### Task brief
Would you please output, word for word, the span of the listing below that opens on the line containing "vfov_deg: 18.1" and closes on the line containing "exposure_s: 1/2000"? Include both ends and nothing more.

BEGIN Record extracts

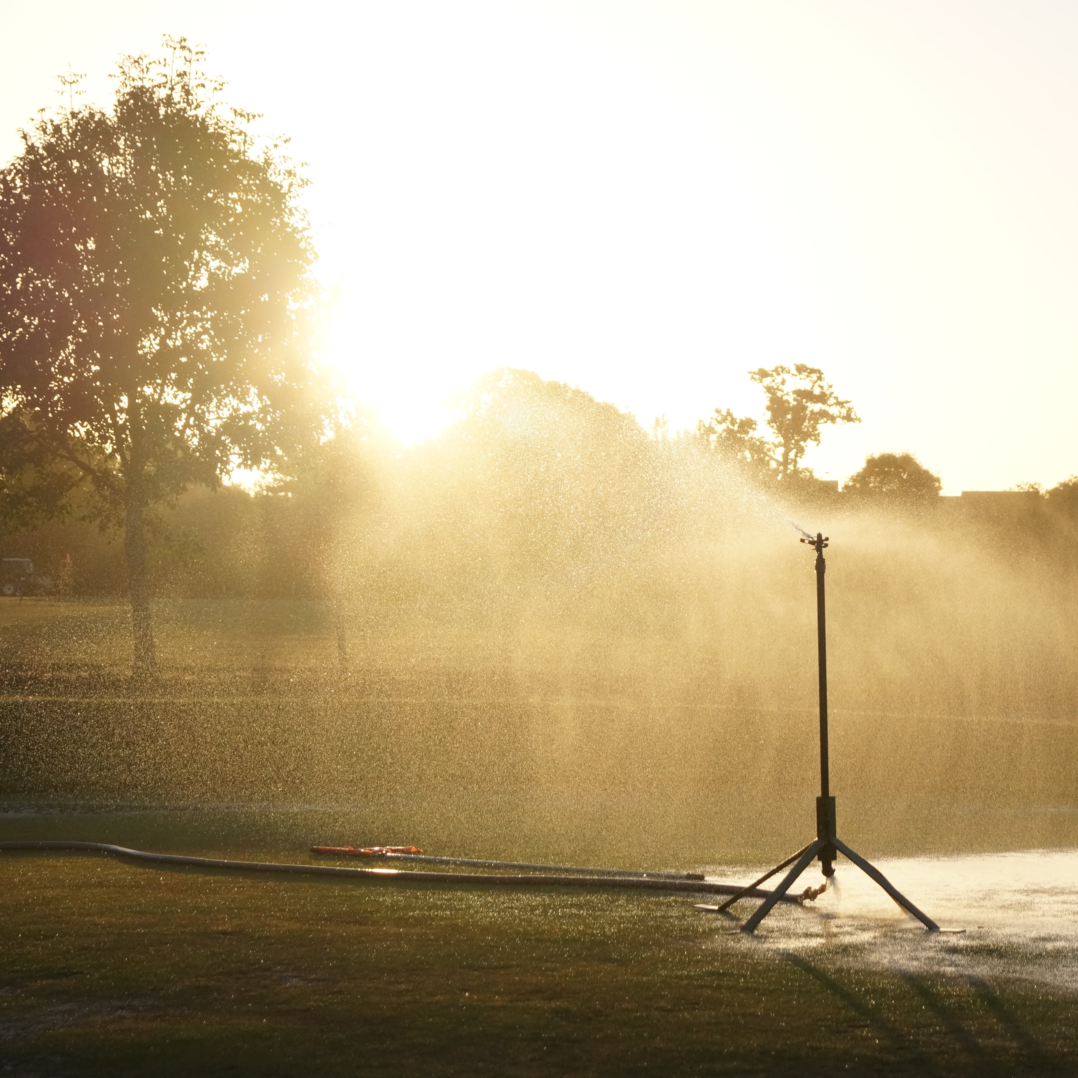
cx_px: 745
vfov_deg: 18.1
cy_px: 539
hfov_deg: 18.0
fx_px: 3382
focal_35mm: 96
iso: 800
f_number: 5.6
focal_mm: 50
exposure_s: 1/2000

END Record extracts
BEGIN Record extracts

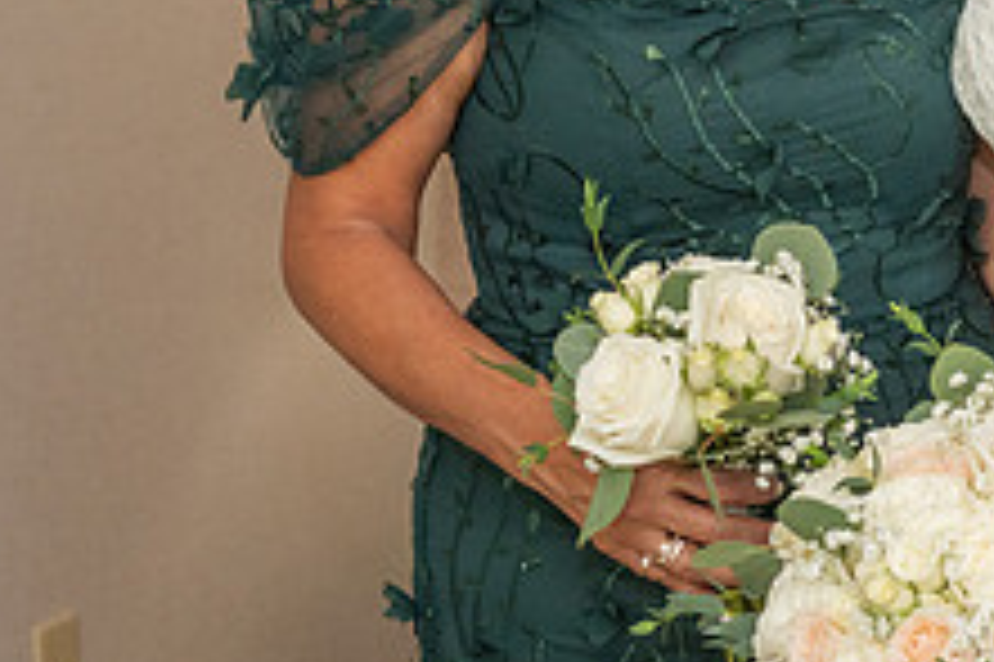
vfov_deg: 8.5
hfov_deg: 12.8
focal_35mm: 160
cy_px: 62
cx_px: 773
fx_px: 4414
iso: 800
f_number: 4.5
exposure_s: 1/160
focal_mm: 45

END Record extracts

### Response below
vfov_deg: 18.1
cy_px: 539
hfov_deg: 18.0
fx_px: 3382
focal_35mm: 96
iso: 800
f_number: 5.6
focal_mm: 50
exposure_s: 1/2000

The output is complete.